- **Document passage**:
▼▼▼

Re: [PATCH] sched/topology: improve topology_span_sane speed

From: Vishal Chourasia
Date: Wed Oct 23 2024 - 09:20:10 EST


On Mon, Oct 21, 2024 at 11:20:58AM -0500, Steve Wahl wrote:
> On Fri, Oct 18, 2024 at 05:05:43PM +0530, Vishal Chourasia wrote:
> > On Thu, Oct 10, 2024 at 10:51:11AM -0500, Steve Wahl wrote:
> > @@ -2417,9 +2446,6 @@ build_sched_domains(const struct cpumask *cpu_map, struct sched_domain_attr *att
> > > sd = NULL;
> > > for_each_sd_topology(tl) {
> > >
> > > - if (WARN_ON(!topology_span_sane(tl, cpu_map, i)))
> > > - goto error;
> > > -
> > > sd = build_sched_domain(tl, cpu_map, attr, sd, i);
> > >
> > > has_asym |= sd->flags & SD_ASYM_CPUCAPACITY;
> > > @@ -2433,6 +2459,9 @@ build_sched_domains(const struct cpumask *cpu_map, struct sched_domain_attr *att
> > > }
> > > }
> > >
> > > + if (WARN_ON(!topology_span_sane(cpu_map)))

▲▲▲

- **Input data**:
▼▼▼

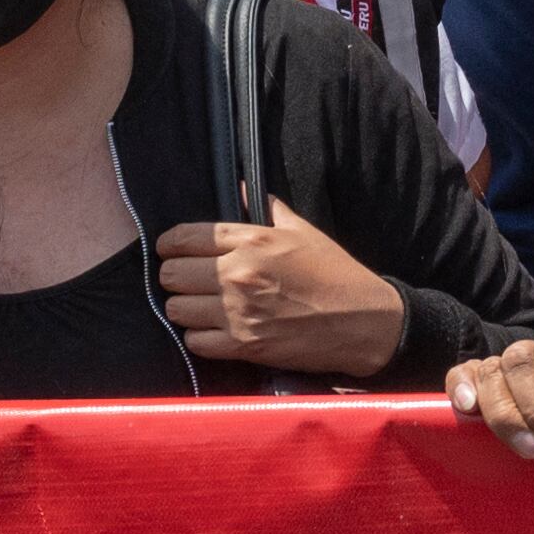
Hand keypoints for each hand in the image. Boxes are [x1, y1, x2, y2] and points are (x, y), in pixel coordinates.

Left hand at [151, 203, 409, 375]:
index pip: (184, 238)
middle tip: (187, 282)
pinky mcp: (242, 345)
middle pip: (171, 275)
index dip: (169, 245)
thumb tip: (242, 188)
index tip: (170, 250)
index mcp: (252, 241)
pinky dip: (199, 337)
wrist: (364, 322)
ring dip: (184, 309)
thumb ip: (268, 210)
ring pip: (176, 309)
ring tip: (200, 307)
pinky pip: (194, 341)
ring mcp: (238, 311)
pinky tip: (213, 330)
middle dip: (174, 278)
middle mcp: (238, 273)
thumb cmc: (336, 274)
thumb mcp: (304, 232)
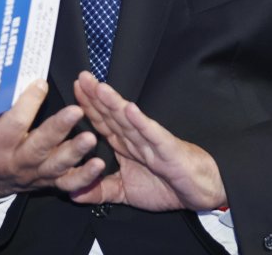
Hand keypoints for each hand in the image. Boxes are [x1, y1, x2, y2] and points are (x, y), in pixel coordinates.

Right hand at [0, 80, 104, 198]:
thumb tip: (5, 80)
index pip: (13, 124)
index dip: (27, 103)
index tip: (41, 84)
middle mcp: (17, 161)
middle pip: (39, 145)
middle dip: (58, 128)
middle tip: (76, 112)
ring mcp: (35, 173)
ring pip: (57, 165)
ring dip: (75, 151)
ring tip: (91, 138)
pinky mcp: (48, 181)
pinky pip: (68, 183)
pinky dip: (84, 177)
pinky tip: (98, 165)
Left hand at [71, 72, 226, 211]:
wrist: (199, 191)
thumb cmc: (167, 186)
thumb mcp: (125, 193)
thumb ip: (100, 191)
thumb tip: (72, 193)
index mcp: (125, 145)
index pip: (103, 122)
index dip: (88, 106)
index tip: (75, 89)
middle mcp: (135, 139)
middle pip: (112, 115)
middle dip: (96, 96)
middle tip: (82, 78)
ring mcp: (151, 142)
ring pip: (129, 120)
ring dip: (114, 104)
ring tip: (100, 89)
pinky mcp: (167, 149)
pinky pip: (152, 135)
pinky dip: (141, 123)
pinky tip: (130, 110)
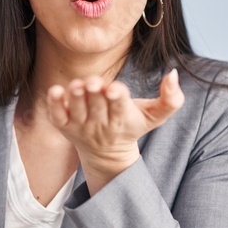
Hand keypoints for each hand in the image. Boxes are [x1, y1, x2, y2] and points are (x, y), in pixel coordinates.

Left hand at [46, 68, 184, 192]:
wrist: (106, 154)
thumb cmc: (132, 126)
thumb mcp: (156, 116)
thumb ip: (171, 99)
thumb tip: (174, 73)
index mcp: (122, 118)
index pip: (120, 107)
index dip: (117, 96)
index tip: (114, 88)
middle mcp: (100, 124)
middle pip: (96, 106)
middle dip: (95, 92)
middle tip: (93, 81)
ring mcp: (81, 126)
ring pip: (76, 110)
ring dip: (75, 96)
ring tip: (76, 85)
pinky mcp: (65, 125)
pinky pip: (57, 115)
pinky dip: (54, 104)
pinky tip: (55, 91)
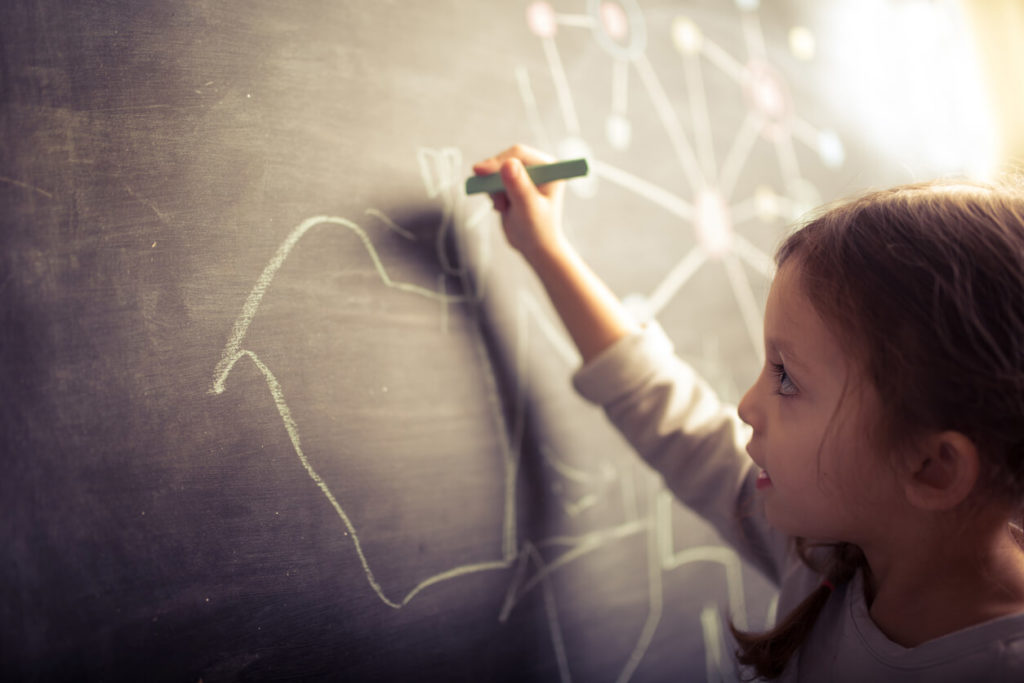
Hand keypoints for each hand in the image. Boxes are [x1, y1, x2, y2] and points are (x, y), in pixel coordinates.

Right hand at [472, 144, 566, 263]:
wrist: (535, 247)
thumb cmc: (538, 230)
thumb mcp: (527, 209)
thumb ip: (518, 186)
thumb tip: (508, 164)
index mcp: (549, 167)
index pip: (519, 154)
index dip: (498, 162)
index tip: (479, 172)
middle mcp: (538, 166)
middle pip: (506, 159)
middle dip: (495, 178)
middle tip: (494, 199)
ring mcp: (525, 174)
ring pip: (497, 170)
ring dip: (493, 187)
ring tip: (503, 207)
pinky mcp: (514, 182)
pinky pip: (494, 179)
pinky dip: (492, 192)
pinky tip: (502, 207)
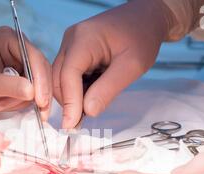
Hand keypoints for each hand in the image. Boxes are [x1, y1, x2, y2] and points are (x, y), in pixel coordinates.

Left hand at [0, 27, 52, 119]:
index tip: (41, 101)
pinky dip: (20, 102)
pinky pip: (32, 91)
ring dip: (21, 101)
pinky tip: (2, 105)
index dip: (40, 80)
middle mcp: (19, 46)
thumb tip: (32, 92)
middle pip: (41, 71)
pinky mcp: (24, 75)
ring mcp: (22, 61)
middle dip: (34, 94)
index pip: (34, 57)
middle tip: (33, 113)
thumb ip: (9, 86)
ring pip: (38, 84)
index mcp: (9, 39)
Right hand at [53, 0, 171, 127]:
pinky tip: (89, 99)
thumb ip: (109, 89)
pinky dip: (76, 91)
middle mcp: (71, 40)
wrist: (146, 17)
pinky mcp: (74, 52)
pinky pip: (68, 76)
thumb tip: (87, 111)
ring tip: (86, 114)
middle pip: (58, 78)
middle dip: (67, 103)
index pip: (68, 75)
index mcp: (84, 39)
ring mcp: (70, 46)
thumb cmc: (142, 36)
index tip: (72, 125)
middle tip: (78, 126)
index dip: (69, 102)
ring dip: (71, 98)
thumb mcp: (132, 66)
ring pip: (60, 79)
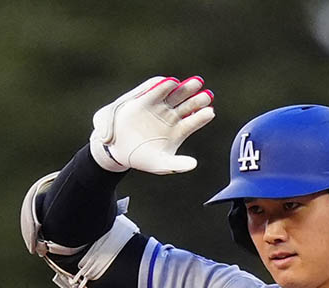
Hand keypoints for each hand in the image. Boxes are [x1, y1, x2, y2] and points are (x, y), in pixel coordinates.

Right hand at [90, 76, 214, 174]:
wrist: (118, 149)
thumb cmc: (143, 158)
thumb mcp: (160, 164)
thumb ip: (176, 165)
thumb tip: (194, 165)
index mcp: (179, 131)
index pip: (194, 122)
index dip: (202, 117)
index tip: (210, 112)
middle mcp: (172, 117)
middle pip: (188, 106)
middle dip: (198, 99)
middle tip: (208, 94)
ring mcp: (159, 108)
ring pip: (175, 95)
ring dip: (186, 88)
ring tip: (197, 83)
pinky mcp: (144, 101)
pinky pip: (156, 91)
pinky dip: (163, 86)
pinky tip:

▲▲▲

- **Task instructions**:
1. Write out the stretch of the topology_span_sane patch reply from "From: Vishal Chourasia" through "(WARN_ON(!topology_span_sane(tl, cpu_map, i)))", keeping every character as it appears.
2. In the topology_span_sane patch reply, what argument does the newly added topology_span_sane call take?
3. Carry on with the topology_span_sane patch reply, picking up right after its final line.

- **Your written answers**:
1.
From: Vishal Chourasia
Date: Wed Oct 23 2024 - 09:20:10 EST


On Mon, Oct 21, 2024 at 11:20:58AM -0500, Steve Wahl wrote:
> On Fri, Oct 18, 2024 at 05:05:43PM +0530, Vishal Chourasia wrote:
> > On Thu, Oct 10, 2024 at 10:51:11AM -0500, Steve Wahl wrote:
> > @@ -2417,9 +2446,6 @@ build_sched_domains(const struct cpumask *cpu_map, struct sched_domain_attr *att
> > > sd = NULL;
> > > for_each_sd_topology(tl) {
> > >
> > > - if (WARN_ON(!topology_span_sane(tl, cpu_map, i)))

2. It takes only cpu_map.

3.
> > > + goto error;
> > Hi Steve,
>
> Vishal, thank you for taking the time to review.
>
> > Is there any reason why above check is done after initializing
> > sched domain struct for all the CPUs in the cpu_map?
>
> The original check was done in the same for_each_sd_topology(tl) loop
> that calls build_sched_domain(). I had trouble 100% convincing myself
> that calls to build_sched_domain() on the previous levels couldn't
> affect calls to tl->mask() in later levels, so I placed the new check
> after all calls to build_sched_domain were complete.
>
Yeah, I don't see build_sched_domain() modifying the cpumask
returned from tl->mask(cpu)

> > It looks to me, that this check can be performed before the call to
> > __visit_domain_allocation_hell() in the build_sched_domains()
> > resulting in early return if topology_span_sane() detects incorrect
> > topology.
>
> This might be OK to do. I would greatly appreciate somebody well
> versed in this code area telling me for certain that it would work.
>
Same.

> > Also, the error path in the current code only cleans up d->rd struct, keeping
> > all the work done by build_sched_domain() inside the loop and __alloc_sdt()
> > called from __visit_domain_allocation_hell()
> >
> > is it because we need all that work to remain intact?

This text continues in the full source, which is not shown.